The poet Martial (ca. 38/41-103 C.E.) composed a series of epigrams, the Liber Spectaculorum, commemorating the building and inauguration of the Amphitheatrum Flavianum.  In his first three epigrams, Martial emphasizes the grandeur of the amphitheater on a global scale; it is greater than Egypt's pyramids, Halicarnassus' Mausoleum and Babylon's gardens. In his second poem, Martial especially contrasts the Flavian's amphitheater with Nero's Golden House:

Hic ubi sidereus propius uidet astra colossus
     et crescunt media pegmata celsa uia,
inuidiosa feri radiabant atria regis
     unaque iam tota stabat in urbe domus;
hic ubi conspicui uenerabilis Amphitheatri
     erigitur moles, stagna Neronis erant;...
Reddita Roma sibi est et sunt te preside, Caesar,
     deliciae populi, quae fuerant domini.
- Excerpted from The Latin Library 
"Here where the starry colossus sees the constellations close at hand and a lofty framework rises in the middle of the road, the hated halls of a cruel king used to gleam and in the whole city there was only one house standing.  Here where the awesome bulk of the amphitheatre soars before our eyes, once lay Nero's pools....Rome has been restored to herself, and with you in charge Caesar, what used to be the pleasure of a master is now the pleasure of the people."
- Kathleen Coleman's translation, Martial: Liber Spectaculorum, Oxford University Press, 2006

So the Flavians are not just trumping Nero's gargantuan  palace, but they are trumping every major monument in the world.  And they are reclaiming Rome for the Romans. 

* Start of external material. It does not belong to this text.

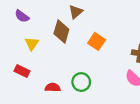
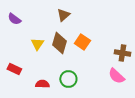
brown diamond: (61, 32) -> (59, 43), moved
yellow triangle: (32, 44) -> (37, 44), moved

Now Nero has come home.  I wonder if he would like his new landscaping.  Nero did have a wooden amphitheater built in Rome during his consulship in 57 C.E.; presumably it was built in great haste, as it took only a year to build.  Suetonius also tells us that Nero planned to appear in the arena in the guise of Herakles, fighting a trained lion. 

What would Nero think of the Nerone exhibition? What would the Flavians think now that Nero has been resurrected in their greatest monument? With his name plastered across the arcades, larger than theirs ever was?  Have you seen the exhibit?  What did you think?